Per noi siriani della rivoluzione, la riconciliazione tra forze islamiste radicali e forze democratiche è una necessità strategica. Le scaramucce dolorose e i crimini insopportabili avvenuti tra noi devono trovare soluzione, essere riassorbiti, per presentarci uniti di fronte al pericolo totale rappresentato dal regime, appoggiato direttamente o indirettamente da troppi. Il tentativo di seminare guerra intestina tra le forze anti-Assad (a prescindere dal necessario intercettamento e disinnesco delle derive criminali) deve fallire. Questo gli agenti e i consiglieri militari americani farebbero bene a capirlo subito.
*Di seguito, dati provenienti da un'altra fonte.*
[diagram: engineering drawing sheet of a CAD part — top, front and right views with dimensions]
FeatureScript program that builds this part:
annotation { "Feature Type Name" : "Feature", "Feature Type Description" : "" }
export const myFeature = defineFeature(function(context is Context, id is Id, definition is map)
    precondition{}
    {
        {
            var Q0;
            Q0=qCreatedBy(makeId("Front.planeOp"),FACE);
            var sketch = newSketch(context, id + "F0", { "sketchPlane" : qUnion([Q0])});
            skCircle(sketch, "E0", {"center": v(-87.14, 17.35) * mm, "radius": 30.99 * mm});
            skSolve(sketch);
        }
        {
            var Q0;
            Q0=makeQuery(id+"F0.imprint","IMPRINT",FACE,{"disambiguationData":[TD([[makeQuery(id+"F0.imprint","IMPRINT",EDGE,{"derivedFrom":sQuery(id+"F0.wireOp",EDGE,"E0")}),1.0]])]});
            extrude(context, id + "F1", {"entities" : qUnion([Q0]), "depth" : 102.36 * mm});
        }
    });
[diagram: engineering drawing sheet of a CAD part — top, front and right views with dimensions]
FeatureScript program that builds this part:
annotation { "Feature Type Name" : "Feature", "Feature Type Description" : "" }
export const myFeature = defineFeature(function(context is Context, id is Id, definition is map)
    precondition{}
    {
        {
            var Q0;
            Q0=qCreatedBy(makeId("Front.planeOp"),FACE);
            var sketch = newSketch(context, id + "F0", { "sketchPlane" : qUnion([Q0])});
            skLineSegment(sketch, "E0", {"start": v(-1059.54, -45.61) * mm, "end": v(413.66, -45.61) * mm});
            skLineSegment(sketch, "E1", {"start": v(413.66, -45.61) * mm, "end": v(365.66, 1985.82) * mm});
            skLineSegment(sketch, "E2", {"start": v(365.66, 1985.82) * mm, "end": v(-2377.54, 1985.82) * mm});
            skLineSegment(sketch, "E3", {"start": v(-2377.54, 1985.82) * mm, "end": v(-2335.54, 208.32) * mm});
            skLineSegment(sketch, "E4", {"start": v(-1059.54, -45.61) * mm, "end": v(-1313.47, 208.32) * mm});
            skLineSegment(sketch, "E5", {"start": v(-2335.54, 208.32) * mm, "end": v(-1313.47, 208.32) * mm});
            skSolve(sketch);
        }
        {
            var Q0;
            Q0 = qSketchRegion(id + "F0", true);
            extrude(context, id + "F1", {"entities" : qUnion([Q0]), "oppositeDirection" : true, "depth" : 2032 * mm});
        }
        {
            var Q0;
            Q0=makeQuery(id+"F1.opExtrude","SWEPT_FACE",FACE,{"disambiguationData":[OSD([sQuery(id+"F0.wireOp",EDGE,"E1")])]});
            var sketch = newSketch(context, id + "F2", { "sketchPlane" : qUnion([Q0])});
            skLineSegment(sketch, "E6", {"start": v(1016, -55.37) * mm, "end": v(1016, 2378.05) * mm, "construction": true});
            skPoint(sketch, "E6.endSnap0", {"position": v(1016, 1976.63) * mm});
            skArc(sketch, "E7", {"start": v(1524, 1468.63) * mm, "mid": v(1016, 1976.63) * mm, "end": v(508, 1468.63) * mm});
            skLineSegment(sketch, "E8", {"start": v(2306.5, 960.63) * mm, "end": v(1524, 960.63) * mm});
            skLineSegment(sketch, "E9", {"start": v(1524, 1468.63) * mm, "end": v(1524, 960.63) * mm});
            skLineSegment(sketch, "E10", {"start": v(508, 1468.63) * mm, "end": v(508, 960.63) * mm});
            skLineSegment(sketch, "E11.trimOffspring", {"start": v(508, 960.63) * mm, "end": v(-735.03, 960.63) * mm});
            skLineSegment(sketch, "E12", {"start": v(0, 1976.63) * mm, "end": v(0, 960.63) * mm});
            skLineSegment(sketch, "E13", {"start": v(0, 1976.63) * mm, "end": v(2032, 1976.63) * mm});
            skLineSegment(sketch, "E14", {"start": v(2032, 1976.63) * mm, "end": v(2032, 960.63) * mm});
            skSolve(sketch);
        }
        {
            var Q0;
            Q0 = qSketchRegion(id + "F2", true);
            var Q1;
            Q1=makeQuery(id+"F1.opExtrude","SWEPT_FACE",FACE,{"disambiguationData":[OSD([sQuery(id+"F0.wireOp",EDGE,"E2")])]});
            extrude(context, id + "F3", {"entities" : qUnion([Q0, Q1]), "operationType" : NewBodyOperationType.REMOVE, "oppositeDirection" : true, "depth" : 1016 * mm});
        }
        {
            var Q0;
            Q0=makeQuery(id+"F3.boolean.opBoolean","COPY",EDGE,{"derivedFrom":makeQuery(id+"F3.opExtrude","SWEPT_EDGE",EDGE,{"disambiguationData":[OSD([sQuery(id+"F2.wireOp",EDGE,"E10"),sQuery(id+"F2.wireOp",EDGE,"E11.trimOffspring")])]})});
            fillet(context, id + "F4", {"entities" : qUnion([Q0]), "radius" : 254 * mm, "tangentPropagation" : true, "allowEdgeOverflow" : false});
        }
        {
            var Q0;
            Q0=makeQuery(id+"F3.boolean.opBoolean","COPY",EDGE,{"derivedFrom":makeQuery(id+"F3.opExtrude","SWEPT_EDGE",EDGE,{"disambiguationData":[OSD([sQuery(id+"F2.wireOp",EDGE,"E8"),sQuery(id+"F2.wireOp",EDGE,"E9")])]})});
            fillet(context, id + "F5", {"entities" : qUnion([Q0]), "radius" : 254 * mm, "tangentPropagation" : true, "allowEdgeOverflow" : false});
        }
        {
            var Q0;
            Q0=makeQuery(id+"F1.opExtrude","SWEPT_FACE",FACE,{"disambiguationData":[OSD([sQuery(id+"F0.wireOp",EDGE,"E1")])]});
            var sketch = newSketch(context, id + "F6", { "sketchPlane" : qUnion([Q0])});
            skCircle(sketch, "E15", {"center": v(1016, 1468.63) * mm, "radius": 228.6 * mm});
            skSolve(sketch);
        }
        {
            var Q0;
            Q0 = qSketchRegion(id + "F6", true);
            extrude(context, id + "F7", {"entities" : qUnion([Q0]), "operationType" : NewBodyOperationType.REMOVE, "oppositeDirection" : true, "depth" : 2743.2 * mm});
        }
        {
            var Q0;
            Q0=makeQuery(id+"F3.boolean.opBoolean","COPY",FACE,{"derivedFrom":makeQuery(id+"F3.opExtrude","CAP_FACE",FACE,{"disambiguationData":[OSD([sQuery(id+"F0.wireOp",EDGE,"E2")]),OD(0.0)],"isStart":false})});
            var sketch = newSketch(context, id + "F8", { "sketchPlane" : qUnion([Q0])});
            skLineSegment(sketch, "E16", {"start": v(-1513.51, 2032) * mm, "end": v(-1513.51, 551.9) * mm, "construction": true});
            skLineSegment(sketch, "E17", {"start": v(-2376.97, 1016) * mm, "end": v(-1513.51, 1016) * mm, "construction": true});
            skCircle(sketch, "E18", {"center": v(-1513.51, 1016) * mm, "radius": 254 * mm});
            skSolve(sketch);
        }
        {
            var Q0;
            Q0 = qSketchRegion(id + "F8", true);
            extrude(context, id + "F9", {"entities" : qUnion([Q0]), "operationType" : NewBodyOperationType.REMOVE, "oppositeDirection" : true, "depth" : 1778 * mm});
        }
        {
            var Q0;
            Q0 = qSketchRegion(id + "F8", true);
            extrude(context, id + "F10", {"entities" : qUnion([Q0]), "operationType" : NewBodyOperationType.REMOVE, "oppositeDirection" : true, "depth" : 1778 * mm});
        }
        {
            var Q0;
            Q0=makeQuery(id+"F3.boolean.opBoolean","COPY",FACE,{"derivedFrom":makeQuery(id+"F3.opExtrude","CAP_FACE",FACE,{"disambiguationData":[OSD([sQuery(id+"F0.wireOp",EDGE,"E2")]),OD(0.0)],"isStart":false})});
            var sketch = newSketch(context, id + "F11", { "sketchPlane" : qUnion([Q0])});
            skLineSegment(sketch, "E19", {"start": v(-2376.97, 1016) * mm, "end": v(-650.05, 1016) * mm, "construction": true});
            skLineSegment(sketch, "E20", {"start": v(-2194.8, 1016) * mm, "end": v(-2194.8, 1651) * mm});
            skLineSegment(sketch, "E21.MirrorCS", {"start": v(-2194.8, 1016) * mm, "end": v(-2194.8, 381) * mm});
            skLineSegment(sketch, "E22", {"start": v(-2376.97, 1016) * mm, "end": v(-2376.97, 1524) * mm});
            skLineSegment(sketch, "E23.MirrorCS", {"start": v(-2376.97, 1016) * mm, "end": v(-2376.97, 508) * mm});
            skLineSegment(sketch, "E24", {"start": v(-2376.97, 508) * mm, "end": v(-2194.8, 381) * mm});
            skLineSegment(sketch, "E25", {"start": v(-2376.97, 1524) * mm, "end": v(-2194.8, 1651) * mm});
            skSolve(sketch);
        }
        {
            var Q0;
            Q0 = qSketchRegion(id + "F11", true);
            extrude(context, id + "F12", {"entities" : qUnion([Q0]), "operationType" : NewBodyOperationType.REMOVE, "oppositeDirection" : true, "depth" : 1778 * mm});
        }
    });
Favorire i partner più affidabili, incoraggiare le evoluzioni più auspicabili è buono. Spingerci ad ammazzarci tra di noi non può esserlo.
Allorché l’Occidente, ma anche Russia e Iran, e l’Onu nel suo insieme, si pentiranno del crimine di complice irresponsabilità da loro commesso ai danni dei siriani, allora provvederanno a che Bashar al-Assad lasci Damasco e si ritiri coi suoi sulle montagne ancestrali, consegni i pieni poteri a un governo transitorio che prepari il vero passaggio democratico.
Le grandi potenze metteranno in grado le comunità locali siriane di assicurare la propria sicurezza, instaureranno efficacemente una corte internazionale di giustizia per la Siria, separeranno temporaneamente i contendenti del conflitto civile sulla base delle linee geografiche di appartenenza comunitaria, in vista d’una Siria unitaria confederale, assisteranno la massa dei civili diseredati e ridotti in miseria disperata, favoriranno l’evoluzione dell’islamismo politico nel suo plurale desiderio di democrazia musulmana, incoraggeranno le minoranze (proteggendole pure, è ovvio) a reinvestirsi nella cosa pubblica comune.
Quando questo succederà, allora noi vi promettiamo di fare di tutto per riassorbire la deriva violenta, radicale, islamista, qaedista! È nel nostro interesse. Essa infatti costituisce una non soluzione proprio per i ragazzi che vi ci sono arruolati. Sono nostri figli e non ci interessa perderli. Nessuna soluzione alla Tora Bora, neanche per i jihadisti stranieri!
La Siria sarà capace di elaborare una strategia pedagogica islamica di riassorbimento dell’estremismo. Non è la prima volta nella storia. Abbiamo la teoria e conosciamo la pratica. Non si può giocare il futuro del mondo sull’ipotesi islamo-pessimista. Lo sanno anche i politici che si fanno pubblicità a forza di xenofobia. Se non si vuole essere morali almeno si cerchi d’esser pratici. Razionalità sincera e moralità concreta vanno finalmente a braccetto.